# EXERCISE DETAILS
Each line in the material below, starting at the one that contains "neck: (148, 171)" and ending at the one that contains "right elbow: (202, 202)", should be repeated exactly; the pictures should not.
+++
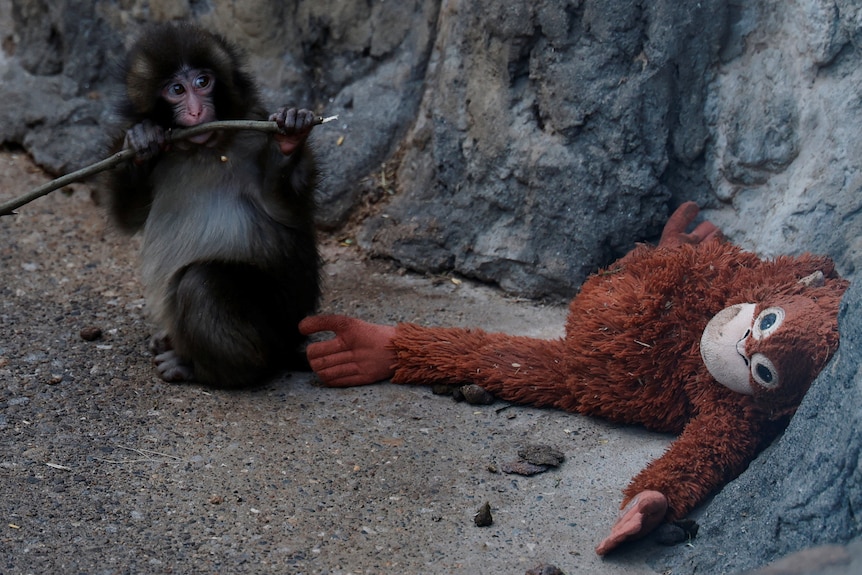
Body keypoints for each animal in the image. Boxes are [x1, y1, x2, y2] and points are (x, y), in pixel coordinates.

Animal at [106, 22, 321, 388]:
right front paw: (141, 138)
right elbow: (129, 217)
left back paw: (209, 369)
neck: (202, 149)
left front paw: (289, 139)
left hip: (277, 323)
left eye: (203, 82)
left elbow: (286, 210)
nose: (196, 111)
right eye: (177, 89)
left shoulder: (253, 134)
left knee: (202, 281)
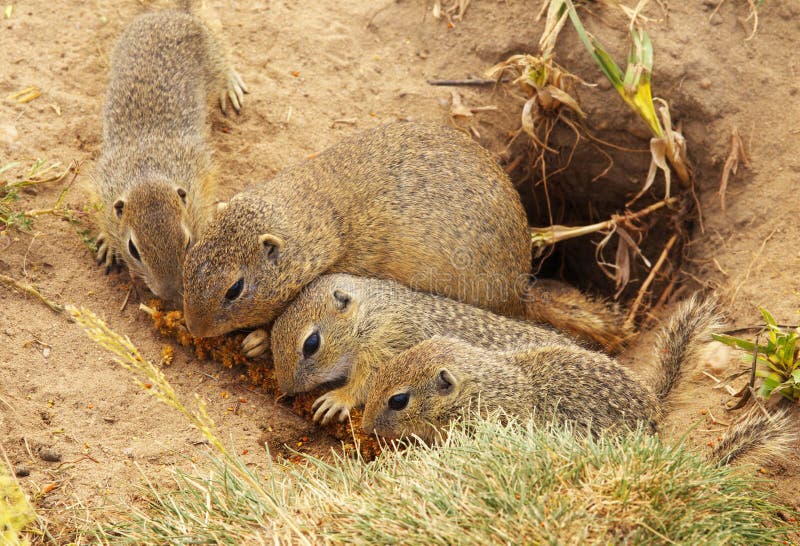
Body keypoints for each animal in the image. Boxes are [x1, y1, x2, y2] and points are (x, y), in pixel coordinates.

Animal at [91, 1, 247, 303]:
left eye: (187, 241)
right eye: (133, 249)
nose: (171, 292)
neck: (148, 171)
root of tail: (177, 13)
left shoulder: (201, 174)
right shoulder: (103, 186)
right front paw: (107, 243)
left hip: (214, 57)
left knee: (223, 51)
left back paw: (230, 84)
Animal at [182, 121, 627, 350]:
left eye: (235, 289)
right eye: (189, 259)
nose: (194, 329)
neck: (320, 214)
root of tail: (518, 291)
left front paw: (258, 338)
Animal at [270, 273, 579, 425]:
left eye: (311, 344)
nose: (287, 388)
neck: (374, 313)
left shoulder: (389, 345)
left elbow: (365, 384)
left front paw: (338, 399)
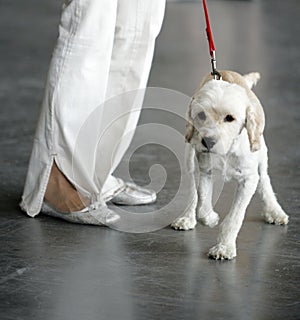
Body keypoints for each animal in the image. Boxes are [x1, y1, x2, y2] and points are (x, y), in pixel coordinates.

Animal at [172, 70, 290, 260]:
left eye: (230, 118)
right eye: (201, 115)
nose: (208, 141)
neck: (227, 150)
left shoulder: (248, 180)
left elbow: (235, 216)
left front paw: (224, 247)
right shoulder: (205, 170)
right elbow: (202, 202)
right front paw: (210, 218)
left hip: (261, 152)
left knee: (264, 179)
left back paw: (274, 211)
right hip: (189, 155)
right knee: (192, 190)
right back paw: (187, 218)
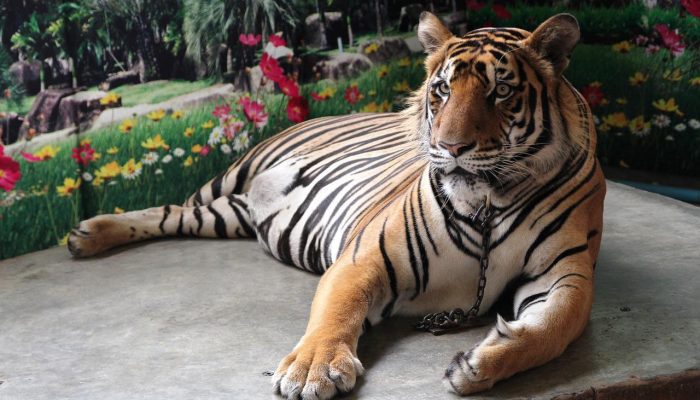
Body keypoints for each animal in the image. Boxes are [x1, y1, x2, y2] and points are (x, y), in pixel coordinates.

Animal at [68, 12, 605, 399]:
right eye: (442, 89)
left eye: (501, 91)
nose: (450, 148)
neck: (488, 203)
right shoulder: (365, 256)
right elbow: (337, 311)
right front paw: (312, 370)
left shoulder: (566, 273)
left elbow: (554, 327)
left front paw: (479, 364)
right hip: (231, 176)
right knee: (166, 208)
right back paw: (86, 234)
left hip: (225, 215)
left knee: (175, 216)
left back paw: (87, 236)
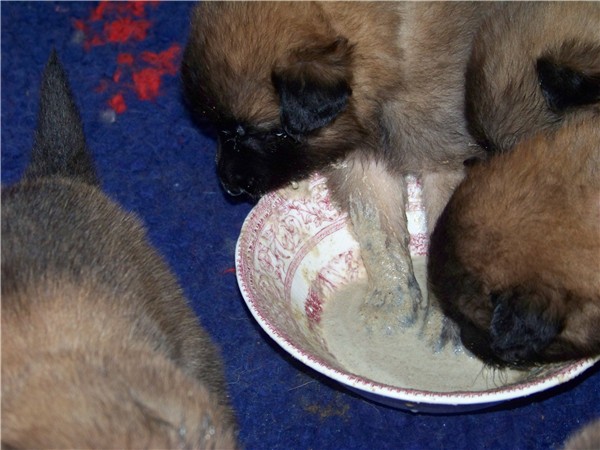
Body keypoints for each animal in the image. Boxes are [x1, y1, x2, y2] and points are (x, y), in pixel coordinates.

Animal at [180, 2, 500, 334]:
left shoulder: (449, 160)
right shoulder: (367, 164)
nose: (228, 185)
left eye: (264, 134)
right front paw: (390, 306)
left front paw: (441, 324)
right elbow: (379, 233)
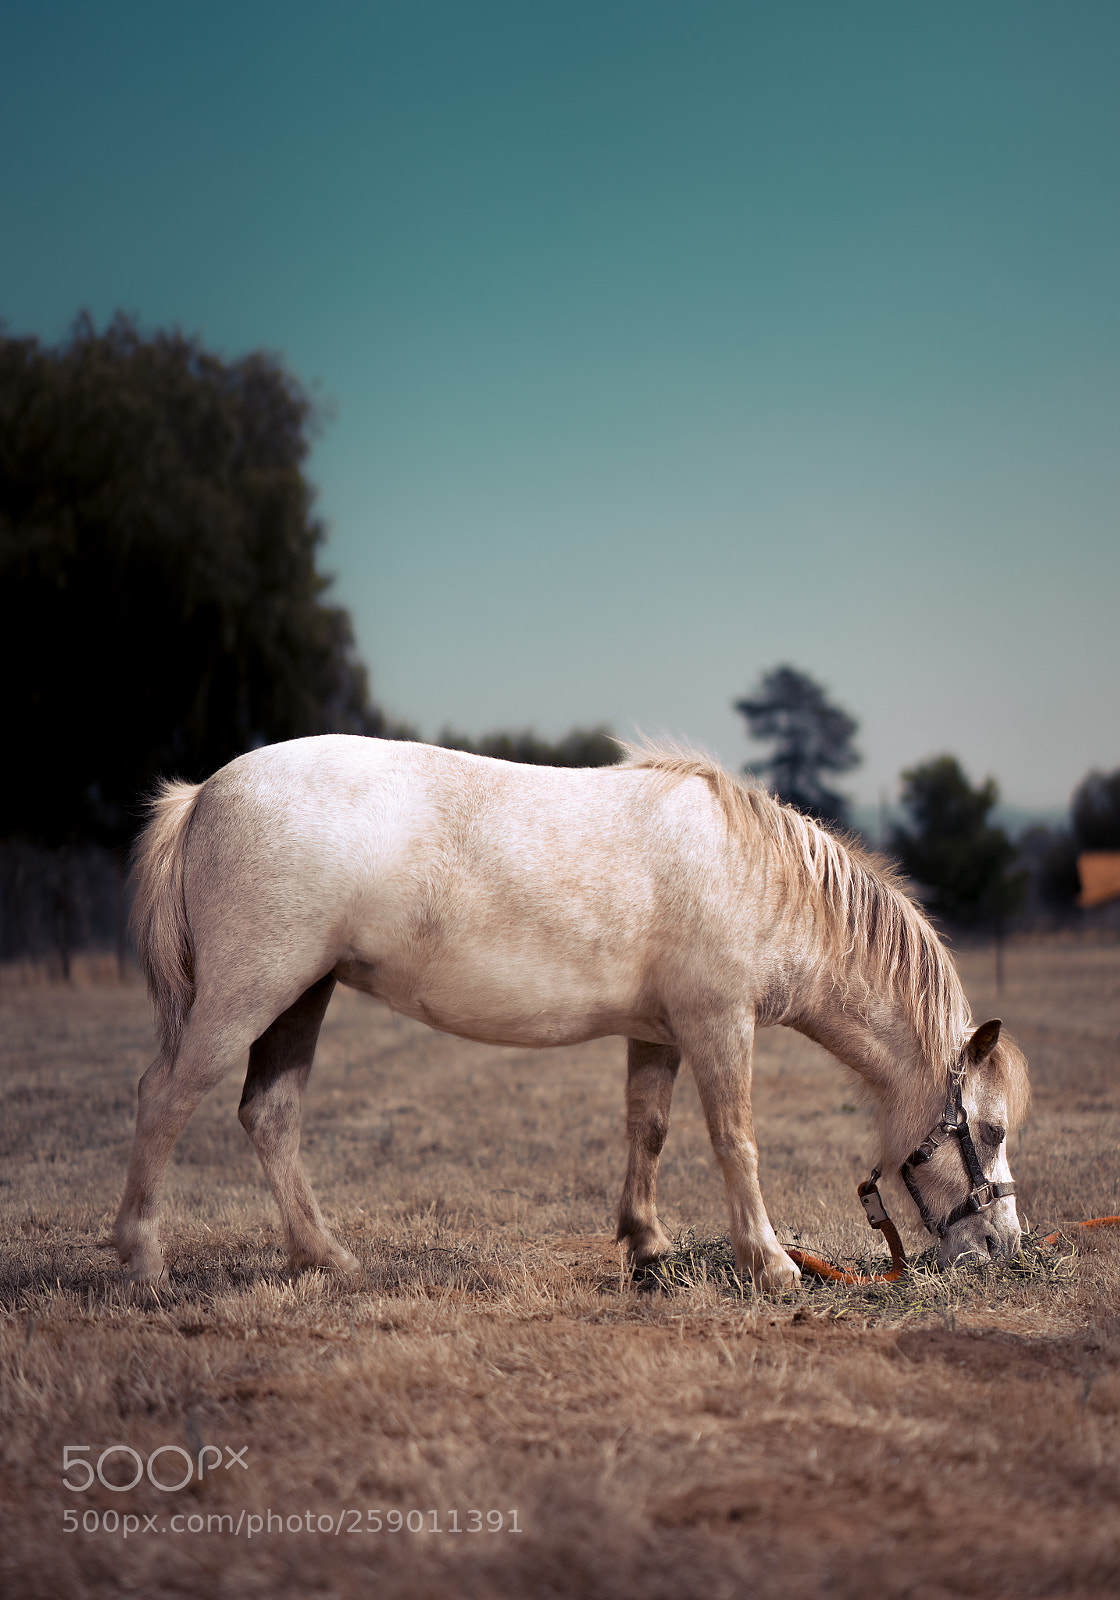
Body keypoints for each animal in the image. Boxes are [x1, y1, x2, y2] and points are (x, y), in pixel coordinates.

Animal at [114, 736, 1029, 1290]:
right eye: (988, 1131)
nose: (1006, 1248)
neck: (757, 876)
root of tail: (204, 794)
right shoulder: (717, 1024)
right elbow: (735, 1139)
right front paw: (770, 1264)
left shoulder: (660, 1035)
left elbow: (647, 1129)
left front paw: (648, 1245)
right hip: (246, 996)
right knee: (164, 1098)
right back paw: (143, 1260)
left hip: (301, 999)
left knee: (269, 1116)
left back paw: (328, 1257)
+++
# RESPONSE TO THIS EXERCISE
neck: (148, 171)
root of tail: (177, 13)
left shoulder: (201, 174)
right shoulder: (103, 186)
right front paw: (107, 243)
left hip: (214, 57)
left knee: (223, 51)
left back paw: (230, 84)
Animal at [182, 121, 627, 350]:
left eye: (235, 289)
right eye: (189, 259)
nose: (194, 329)
neck: (320, 214)
root of tail: (518, 291)
left front paw: (258, 338)
Animal at [270, 273, 579, 425]:
left eye: (311, 344)
nose: (287, 388)
neck: (374, 313)
left shoulder: (389, 345)
left elbow: (365, 384)
left front paw: (338, 399)
Body keypoints for each animal in the image. Boxes are [x1, y1, x2, y2] and points are (x, y), in pixel coordinates.

Animal at [172, 70, 290, 260]:
left eye: (230, 118)
right eye: (201, 115)
nose: (208, 141)
neck: (227, 150)
left shoulder: (248, 180)
left elbow: (235, 216)
left front paw: (224, 247)
right shoulder: (205, 170)
right elbow: (202, 202)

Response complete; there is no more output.